• QUOTED PASSAGE
The group Heal Charlotte was founded after the police shooting of Keith Scott in 2016 to improve police-community relations. This year, it's been helping people with food and housing amid the COVID-19 pandemic. Now the group has an ambitious plan to buy a hotel to help solve the city's affordable housing crisis.
Heal Charlotte started as a youth development program based at the Orchard Trace neighborhood in northeast Charlotte. But a couple of years ago, founder Greg Jackson realized an even greater need nearby, at weekly-rate hotels off Interstate 85. He said it kept him up at night.
"It really consumed me," Jackson said. "I have some children that are part of my program that actually live in those hotels. So it really became a personal mission to me to, to provide a safe environment for the children that are inside of these hotels."
Around that time, Heal Charlotte began providing rental assistance to help families in apartments and hotels avoid eviction. More recently, the group has contracted for 20 rooms at one of those hotels, to house families at risk of homelessness amid the coronavirus pandemic. All the while, Jackson has wondered: Could we buy a hotel of our own?
Advisers and potential donors told him yes. So last month, Heal Charlotte launched a $10 million fundraising campaign to buy a hotel and turn it into a transitional housing campus.
"We can provide true affordable housing for low-income families, two-parent homes that do not want to be split up by the shelter system," Jackson said. "And we can also turn these management offices into a youth development center-slash-café."
Transitional Housing Campus
That café would be not only a social hub, but also an employer and source of revenue. Jackson says it would be modeled after Community Matters Café in Charlotte's Third Ward. That's run by Charlotte Rescue Mission to train people recovering from substance abuse. The 2- to 3-acre campus also would have a playground and sports fields.
Monthly rents at hotels like these can be $1,500 or more. Jackson's vision is for something well under half that. His target tenants are people earning less than 45% of the area median income, or about $35,000 a year for a family of four.

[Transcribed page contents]
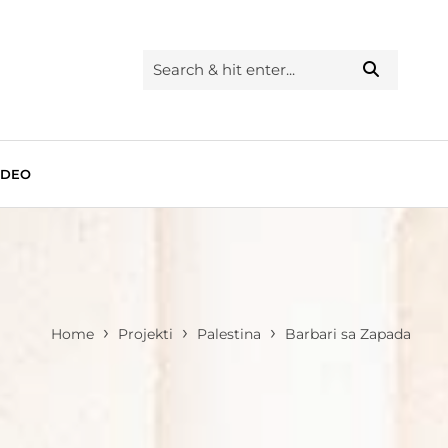
IDEO
›
›
›
Home
Projekti
Palestina
Barbari sa Zapada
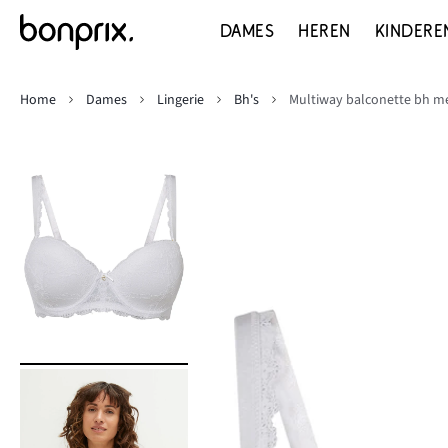
DAMES
HEREN
KINDERE
Home
Dames
Lingerie
Bh's
Multiway balconette bh m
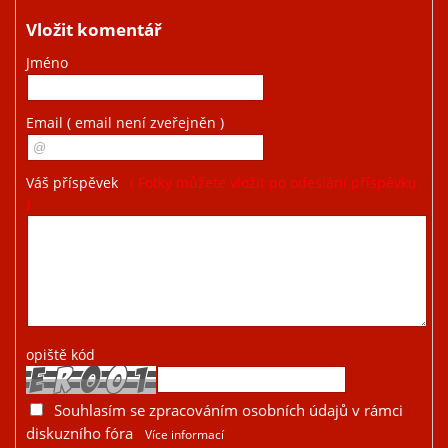
Vložit komentář
Jméno
Email
( email není zveřejněn )
Váš příspěvek
( Fotky můžete vložit po odeslání příspěvku.
)
opiště kód
Souhlasím se zpracováním osobních údajů v rámci
diskuzního fóra
Více informací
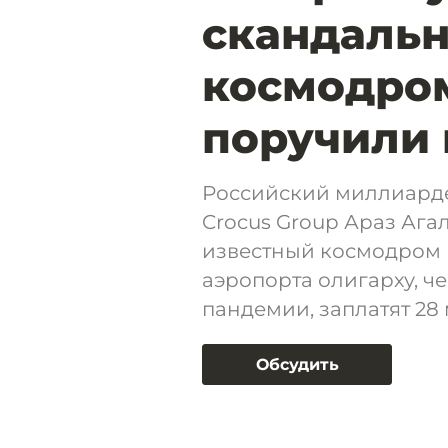
скандальн
космодро
поручили
Российский миллиарде
Crocus Group Араз Ага
известный космодром 
аэропорта олигарху, ч
пандемии, заплатят 28
Обсудить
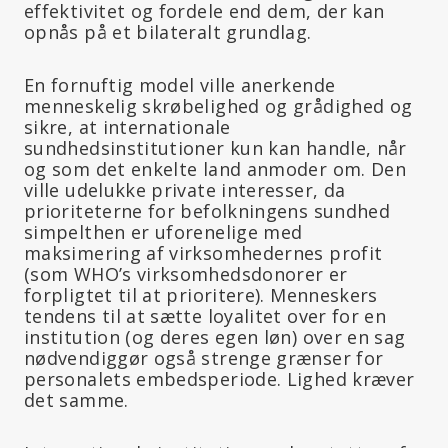
effektivitet og fordele end dem, der kan
opnås på et bilateralt grundlag.
En fornuftig model ville anerkende
menneskelig skrøbelighed og grådighed og
sikre, at internationale
sundhedsinstitutioner kun kan handle, når
og som det enkelte land anmoder om. Den
ville udelukke private interesser, da
prioriteterne for befolkningens sundhed
simpelthen er uforenelige med
maksimering af virksomhedernes profit
(som WHO’s virksomhedsdonorer er
forpligtet til at prioritere). Menneskers
tendens til at sætte loyalitet over for en
institution (og deres egen løn) over en sag
nødvendiggør også strenge grænser for
personalets embedsperiode. Lighed kræver
det samme.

• EXERCISES
- a) In the Heal Charlotte article, rewrite the passage starting with "Heal Charlotte started" and going on through "of our own?", replacing "hotels" with "motels".
- b) Condense the paragraph of the Heal Charlotte article beginning "Around that time" into a short bulleted list that keeps its main facts.
The transcribed page contents are separate from the Heal Charlotte article.

• TASK SOLUTIONS
- a)
Heal Charlotte started as a youth development program based at the Orchard Trace neighborhood in northeast Charlotte. But a couple of years ago, founder Greg Jackson realized an even greater need nearby, at weekly-rate motels off Interstate 85. He said it kept him up at night.
"It really consumed me," Jackson said. "I have some children that are part of my program that actually live in those motels. So it really became a personal mission to me to, to provide a safe environment for the children that are inside of these motels."
Around that time, Heal Charlotte began providing rental assistance to help families in apartments and motels avoid eviction. More recently, the group has contracted for 20 rooms at one of those motels, to house families at risk of homelessness amid the coronavirus pandemic. All the while, Jackson has wondered: Could we buy a hotel of our own?

- b)
- Heal Charlotte began providing rental assistance to help families in apartments and hotels avoid eviction.
- More recently, it contracted for 20 rooms at one of those hotels to house families at risk of homelessness during the coronavirus pandemic.
- Throughout, Jackson wondered whether the group could buy a hotel of its own.